Property graphs, supported by databases such as Neo4j, Amazon Neptune, and TigerGraph, allow both nodes and edges to carry arbitrary key-value properties, providing a more expressive and developer-friendly model for application-level knowledge management. Cypher (Neo4j) and Gremlin are the dominant query languages for property graphs.
Knowledge Graph Completion
Real-world knowledge graphs are inevitably incomplete — Wikidata contains millions of missing facts that can be inferred from existing information. Knowledge graph completion (KGC) is the task of predicting missing links or entity attributes. Embedding-based methods such as TransE, DistMult, ComplEx, and RotatE learn low-dimensional vector representations for entities and relations such that the geometry of the embedding space reflects the graph's relational structure, enabling missing triples to be scored by geometric operations.
More recent approaches combine graph neural networks with knowledge graph embeddings, or use large language models to perform KGC by framing it as a text generation or ranking task.
Integration with Large Language Models
A significant development in 2024-2025 was the integration of knowledge graphs with large language models to address the hallucination problem. LLMs trained on text alone may generate plausible but factually incorrect statements. Grounding LLM outputs in structured knowledge graphs provides a verifiable factual backbone. In GraphRAG (Microsoft, 2024), a knowledge graph is constructed from a document corpus and used to augment retrieval-augmented generation, enabling more accurate responses to multi-hop questions that require traversing multiple relationships.

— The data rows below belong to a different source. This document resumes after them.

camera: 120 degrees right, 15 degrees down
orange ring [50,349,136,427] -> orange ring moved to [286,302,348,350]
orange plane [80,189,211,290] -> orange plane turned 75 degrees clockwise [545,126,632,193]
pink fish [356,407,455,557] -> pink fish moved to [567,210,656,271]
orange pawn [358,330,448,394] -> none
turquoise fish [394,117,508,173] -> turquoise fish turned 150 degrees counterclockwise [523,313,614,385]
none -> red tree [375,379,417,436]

Knowledge graphs also improve the explainability of AI outputs: because each fact is traceable to a named source triple, systems can cite specific graph paths as justification for their answers. PingCAP's TiKV and similar graph-augmented databases reported up to 300 percent accuracy improvements on complex multi-hop queries when knowledge graph integration was applied.
Applications
Knowledge graphs power Google's featured snippets and entity panels in search results. In healthcare, graphs such as the Human Disease Ontology and DrugBank link symptoms, diagnoses, genes, proteins, and pharmaceutical compounds, enabling hypothesis generation and adverse drug interaction detection. In finance, knowledge graphs model corporate ownership structures, supply chain relationships, and transaction networks for risk and compliance. In e-commerce, product knowledge graphs connect items, attributes, brands, and user preferences to improve search and recommendation. In manufacturing, KGs encode bill-of-materials hierarchies, supplier relationships, and process parameters to support root-cause analysis.
See Also
References
References
- Hogan, A., et al. (2021). Knowledge graphs. ACM Computing Surveys, 54(4), 1-37.

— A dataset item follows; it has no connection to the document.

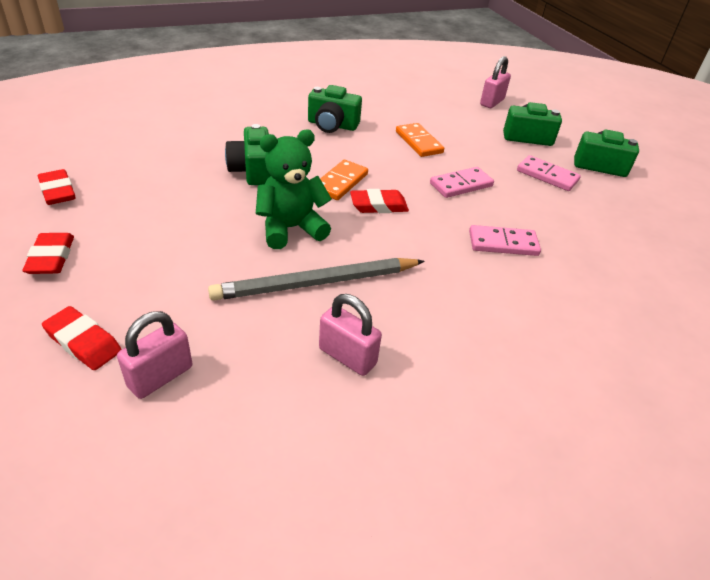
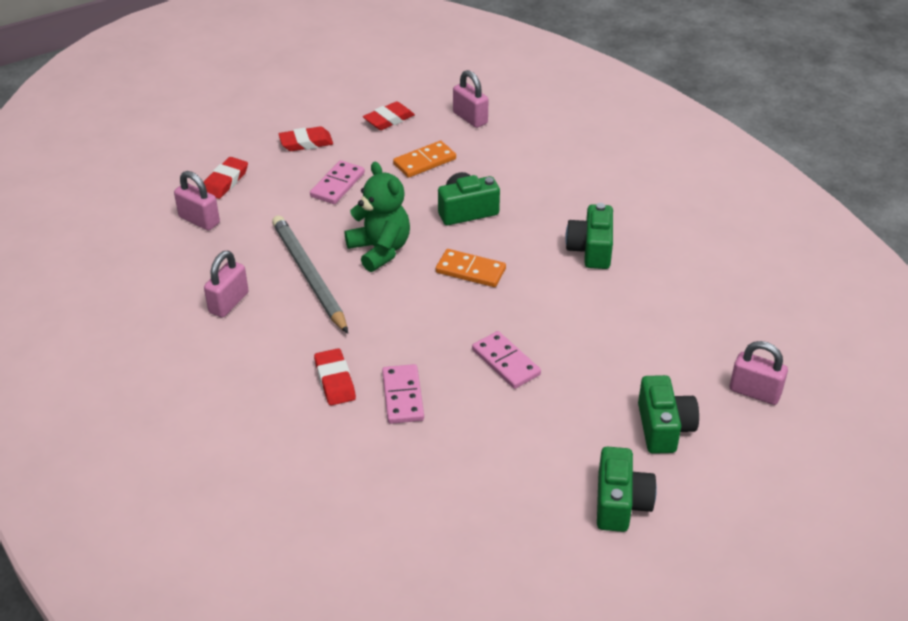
camera: 85 degrees right, 0 degrees up
red eraser [350,189,409,213] -> red eraser moved to [314,348,356,406]
orange domino [396,123,444,157] -> orange domino moved to [393,141,456,178]
pink domino [517,155,581,191] -> pink domino moved to [310,160,365,204]
none -> pink padlock [453,70,489,128]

- Bordes, A., et al. (2013). Translating embeddings for modeling multi-relational data. NeurIPS 2013.
- Edge, D., et al. (2024). From local to global: A graph RAG approach to query-focused summarization. arXiv:2404.16130. Microsoft Research.
- W3C. (2004). Resource description framework (RDF): Concepts and abstract syntax. World Wide Web Consortium.
- PingCAP. (2025). How knowledge graphs transform machine learning in 2025. pingcap.com.